L’été s’est installé, avec ses événements plus ou moins essentiels, (l’euro, toujours l’euro, le Tour de France, la découverte d’un nouvel avatar de Dieu, le boson de Higgs, demain les Jeux olympiques… Autant saisir l’occasion pour relater, bien modestement mais avec force détails, mon petit tour estival et simenonien à moi.
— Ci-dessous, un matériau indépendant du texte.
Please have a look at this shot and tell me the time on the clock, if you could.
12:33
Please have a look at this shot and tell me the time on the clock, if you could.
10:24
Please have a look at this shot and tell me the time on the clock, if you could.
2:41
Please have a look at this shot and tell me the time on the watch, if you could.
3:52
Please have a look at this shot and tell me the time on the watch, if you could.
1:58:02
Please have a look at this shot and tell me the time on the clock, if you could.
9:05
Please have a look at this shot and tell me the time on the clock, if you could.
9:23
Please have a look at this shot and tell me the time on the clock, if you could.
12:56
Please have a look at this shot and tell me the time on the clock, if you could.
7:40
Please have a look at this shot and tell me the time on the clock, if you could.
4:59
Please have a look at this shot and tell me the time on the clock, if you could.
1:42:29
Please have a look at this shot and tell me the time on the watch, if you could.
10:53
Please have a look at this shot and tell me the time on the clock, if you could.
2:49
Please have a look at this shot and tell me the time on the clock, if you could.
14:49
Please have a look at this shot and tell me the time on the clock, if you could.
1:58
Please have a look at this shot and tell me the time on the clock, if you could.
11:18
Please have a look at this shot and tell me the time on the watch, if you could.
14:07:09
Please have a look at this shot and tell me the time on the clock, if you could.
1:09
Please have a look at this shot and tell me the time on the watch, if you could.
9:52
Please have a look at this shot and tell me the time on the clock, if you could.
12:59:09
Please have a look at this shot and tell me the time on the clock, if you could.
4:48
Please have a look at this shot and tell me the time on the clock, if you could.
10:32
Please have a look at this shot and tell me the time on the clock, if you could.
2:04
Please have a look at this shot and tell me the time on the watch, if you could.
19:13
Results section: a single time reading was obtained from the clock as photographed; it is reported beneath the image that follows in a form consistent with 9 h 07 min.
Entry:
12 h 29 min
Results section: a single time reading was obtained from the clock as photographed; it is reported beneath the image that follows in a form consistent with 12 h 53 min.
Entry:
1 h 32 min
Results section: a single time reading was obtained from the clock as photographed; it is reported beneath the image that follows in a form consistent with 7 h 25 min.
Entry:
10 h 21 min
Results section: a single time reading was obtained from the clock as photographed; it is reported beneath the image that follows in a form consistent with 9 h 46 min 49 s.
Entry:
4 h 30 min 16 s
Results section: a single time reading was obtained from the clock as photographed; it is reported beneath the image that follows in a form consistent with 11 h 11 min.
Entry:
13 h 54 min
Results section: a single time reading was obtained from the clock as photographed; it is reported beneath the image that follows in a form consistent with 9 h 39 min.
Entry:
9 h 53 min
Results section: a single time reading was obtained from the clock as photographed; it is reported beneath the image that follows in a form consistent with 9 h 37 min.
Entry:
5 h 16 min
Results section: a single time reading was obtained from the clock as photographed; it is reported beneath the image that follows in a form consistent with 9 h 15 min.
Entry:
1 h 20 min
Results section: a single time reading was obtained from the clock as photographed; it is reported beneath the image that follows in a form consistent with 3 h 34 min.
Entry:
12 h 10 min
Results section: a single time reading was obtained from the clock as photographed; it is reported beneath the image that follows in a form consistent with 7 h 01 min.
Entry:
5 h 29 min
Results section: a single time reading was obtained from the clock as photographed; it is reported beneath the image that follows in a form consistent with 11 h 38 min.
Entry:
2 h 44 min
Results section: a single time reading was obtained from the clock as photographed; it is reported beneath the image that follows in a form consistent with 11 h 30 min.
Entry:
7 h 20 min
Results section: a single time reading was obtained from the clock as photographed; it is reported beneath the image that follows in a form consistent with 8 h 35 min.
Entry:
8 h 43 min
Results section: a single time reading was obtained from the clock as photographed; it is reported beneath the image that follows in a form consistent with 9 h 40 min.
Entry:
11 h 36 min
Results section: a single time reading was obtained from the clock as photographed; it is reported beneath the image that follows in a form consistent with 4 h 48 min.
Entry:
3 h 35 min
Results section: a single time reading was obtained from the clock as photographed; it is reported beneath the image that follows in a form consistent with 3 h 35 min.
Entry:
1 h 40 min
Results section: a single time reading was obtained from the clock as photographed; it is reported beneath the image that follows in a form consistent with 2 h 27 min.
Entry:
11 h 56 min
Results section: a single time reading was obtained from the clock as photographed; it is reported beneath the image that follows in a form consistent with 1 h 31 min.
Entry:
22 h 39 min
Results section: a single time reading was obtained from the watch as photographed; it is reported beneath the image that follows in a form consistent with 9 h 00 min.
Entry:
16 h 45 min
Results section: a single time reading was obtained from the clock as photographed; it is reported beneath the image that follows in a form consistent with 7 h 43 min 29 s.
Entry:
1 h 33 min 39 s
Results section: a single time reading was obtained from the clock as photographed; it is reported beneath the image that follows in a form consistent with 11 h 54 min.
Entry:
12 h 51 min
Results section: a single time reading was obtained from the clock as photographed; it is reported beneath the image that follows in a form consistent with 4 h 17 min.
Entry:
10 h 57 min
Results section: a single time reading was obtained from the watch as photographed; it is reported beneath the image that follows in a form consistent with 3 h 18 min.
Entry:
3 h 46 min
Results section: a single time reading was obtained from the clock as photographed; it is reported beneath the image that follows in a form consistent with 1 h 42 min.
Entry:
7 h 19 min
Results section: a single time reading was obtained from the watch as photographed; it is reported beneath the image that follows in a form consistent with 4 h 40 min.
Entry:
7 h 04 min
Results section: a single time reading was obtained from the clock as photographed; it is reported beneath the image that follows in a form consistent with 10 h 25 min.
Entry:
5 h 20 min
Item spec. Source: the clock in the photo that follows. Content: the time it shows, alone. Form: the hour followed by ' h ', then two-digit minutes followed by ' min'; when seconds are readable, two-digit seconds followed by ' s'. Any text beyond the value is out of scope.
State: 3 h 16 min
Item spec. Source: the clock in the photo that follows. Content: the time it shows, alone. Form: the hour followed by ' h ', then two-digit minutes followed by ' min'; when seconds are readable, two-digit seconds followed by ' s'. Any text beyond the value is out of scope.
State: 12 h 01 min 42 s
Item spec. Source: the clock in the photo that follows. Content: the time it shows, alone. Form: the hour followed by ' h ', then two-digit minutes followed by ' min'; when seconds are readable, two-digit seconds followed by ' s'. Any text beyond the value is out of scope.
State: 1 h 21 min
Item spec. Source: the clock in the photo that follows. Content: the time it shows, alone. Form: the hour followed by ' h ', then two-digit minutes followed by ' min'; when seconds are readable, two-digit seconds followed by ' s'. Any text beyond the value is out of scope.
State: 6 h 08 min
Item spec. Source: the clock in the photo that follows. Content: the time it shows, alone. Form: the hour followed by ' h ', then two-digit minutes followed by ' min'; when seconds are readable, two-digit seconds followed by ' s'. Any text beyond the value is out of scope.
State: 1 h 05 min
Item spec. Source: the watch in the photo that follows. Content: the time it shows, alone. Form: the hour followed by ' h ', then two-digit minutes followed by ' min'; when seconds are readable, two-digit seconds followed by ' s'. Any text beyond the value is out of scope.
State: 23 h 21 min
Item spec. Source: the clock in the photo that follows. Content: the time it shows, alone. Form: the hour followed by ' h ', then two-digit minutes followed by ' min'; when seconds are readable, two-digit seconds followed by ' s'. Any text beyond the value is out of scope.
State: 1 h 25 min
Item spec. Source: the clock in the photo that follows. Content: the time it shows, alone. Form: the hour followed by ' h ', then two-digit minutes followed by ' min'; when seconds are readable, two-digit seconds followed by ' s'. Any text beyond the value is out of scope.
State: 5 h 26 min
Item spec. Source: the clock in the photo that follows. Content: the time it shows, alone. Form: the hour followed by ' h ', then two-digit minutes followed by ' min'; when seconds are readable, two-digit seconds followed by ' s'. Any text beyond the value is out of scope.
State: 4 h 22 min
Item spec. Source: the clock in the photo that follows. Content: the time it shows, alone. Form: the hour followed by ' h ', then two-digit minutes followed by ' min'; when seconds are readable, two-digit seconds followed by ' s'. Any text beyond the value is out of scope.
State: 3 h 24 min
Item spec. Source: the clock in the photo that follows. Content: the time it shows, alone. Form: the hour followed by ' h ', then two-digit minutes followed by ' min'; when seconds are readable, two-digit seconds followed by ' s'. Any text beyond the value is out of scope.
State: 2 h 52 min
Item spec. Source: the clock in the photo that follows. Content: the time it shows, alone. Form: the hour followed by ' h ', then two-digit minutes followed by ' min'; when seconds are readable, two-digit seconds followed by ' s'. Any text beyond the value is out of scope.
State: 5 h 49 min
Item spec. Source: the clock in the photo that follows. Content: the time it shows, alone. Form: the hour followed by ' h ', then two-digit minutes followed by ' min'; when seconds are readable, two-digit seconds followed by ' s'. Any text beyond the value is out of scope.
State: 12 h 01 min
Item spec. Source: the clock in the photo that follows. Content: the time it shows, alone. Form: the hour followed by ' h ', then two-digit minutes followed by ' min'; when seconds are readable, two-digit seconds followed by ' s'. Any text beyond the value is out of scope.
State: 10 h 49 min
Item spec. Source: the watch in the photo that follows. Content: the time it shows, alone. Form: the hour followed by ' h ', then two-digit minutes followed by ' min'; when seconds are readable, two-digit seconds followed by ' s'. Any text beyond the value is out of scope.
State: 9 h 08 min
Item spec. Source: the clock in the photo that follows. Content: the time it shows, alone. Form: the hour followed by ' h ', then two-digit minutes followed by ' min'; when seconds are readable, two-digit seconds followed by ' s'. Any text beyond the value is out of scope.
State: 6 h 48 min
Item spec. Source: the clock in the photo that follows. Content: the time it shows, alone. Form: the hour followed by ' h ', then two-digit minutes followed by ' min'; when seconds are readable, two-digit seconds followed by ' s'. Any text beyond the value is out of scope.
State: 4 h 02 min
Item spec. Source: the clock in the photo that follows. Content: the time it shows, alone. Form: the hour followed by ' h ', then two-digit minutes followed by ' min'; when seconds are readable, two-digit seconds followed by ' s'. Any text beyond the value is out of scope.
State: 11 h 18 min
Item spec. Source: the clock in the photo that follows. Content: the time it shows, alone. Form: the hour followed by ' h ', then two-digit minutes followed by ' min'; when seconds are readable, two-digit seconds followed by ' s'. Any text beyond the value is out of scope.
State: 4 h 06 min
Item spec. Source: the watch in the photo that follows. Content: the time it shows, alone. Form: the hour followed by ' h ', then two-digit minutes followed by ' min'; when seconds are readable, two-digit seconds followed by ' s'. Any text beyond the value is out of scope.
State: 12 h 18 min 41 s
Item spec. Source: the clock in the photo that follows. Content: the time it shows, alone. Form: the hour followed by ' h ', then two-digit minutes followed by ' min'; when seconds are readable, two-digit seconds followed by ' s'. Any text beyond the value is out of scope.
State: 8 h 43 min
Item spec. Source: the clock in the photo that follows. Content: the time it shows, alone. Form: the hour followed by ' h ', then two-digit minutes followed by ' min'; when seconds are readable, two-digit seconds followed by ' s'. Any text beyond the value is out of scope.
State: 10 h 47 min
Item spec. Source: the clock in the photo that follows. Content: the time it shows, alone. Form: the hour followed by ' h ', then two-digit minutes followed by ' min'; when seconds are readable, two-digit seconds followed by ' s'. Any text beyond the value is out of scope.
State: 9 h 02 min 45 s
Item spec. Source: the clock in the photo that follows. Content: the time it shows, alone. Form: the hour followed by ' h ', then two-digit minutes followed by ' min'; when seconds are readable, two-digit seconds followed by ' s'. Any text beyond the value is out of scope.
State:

Toute mon enfance a été  bercée par les noms magiques des lieux qui ont marqué  la vie de mon père et de la famille: Sainte-Merguerite-du-Lac-Masson, Sarassota, Bradenton Beach, Coral Sands, Tucson (j’y suis né!), Tumacacori, Stud Barn, Desert Sands, Carmel, Shadow Rock Farm, Vilnius, Odessa, Istanbul, Prinkipo, Batum, Malte, Conakry, Léopoldville, Stanleyville, Lakeville, Faradjé, Wamba, Guayaquil, les Tamaris, la Cour-Dieu, la Lézardière, la Richardière, la Gatounière, Golden Gate, L’«Ostrogoth», l’Isola dei Pescatori, Scharrachbergheim, la Schlucht, Igls, Punaauia, et j’en passe…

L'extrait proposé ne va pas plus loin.